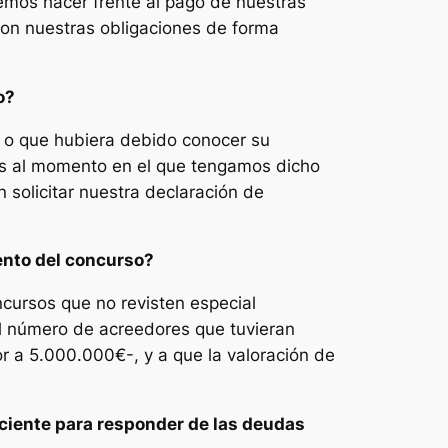
mos hacer frente al pago de nuestras
on nuestras obligaciones de forma
o?
 o que hubiera debido conocer su
tes al momento en el que tengamos dicho
solicitar nuestra declaración de
ento del concurso?
cursos que no revisten especial
al número de acreedores que tuvieran
or a 5.000.000€-, y a que la valoración de
ciente para responder de las deudas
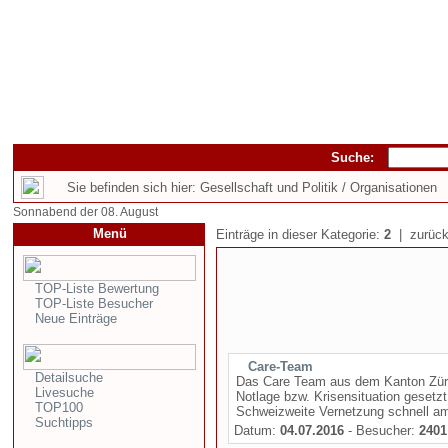
Suche:
Sie befinden sich hier: Gesellschaft und Politik / Organisationen
Sonnabend der 08. August
Menü
Einträge in dieser Kategorie:
2
| zurück
TOP-Liste Bewertung
TOP-Liste Besucher
Neue Einträge
Care-Team
Detailsuche
Das Care Team aus dem Kanton Züri
Livesuche
Notlage bzw. Krisensituation gesetz
TOP100
Schweizweite Vernetzung schnell am
Suchtipps
Datum:
04.07.2016
- Besucher:
2401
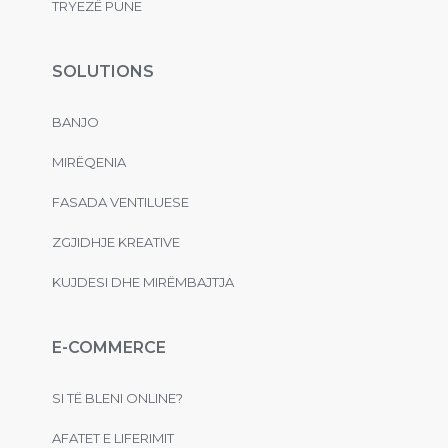
TRYEZË PUNE
SOLUTIONS
BANJO
MIRËQENIA
FASADA VENTILUESE
ZGJIDHJE KREATIVE
KUJDESI DHE MIRËMBAJTJA
E-COMMERCE
SI TË BLENI ONLINE?
AFATET E LIFERIMIT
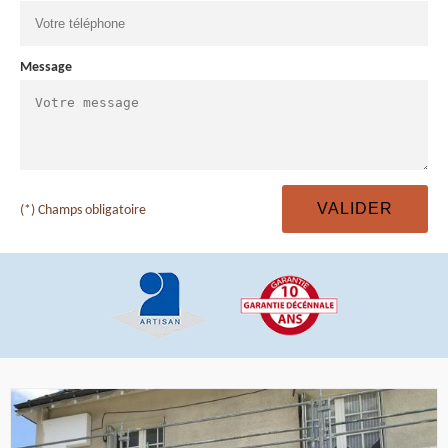
Message
(*) Champs obligatoire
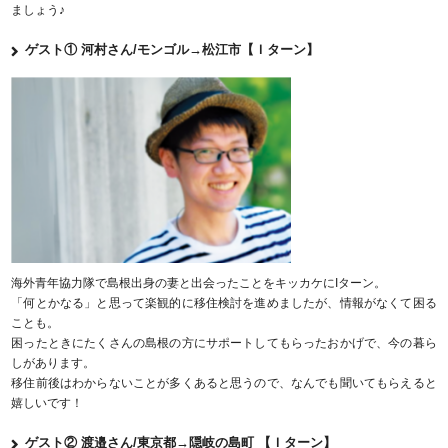
ましょう♪
ゲスト① 河村さん/モンゴル→松江市【Ｉターン】
海外青年協力隊で島根出身の妻と出会ったことをキッカケにIターン。
「何とかなる」と思って楽観的に移住検討を進めましたが、情報がなくて困る
ことも。
困ったときにたくさんの島根の方にサポートしてもらったおかげで、今の暮ら
しがあります。
移住前後はわからないことが多くあると思うので、なんでも聞いてもらえると
嬉しいです！
ゲスト② 渡邉さん/東京都→隠岐の島町 【Ｉターン】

§ Problem to work on: Exact copy, pictures excluded: every line above from the one containing "ento del concurso?" to the one containing "Detailsuche", inclusive, and nothing more.

§ Written response:
ento del concurso?
cursos que no revisten especial
al número de acreedores que tuvieran
or a 5.000.000€-, y a que la valoración de
ciente para responder de las deudas
Suche:
Sie befinden sich hier: Gesellschaft und Politik / Organisationen
Sonnabend der 08. August
Menü
Einträge in dieser Kategorie:
2
| zurück
TOP-Liste Bewertung
TOP-Liste Besucher
Neue Einträge
Care-Team
Detailsuche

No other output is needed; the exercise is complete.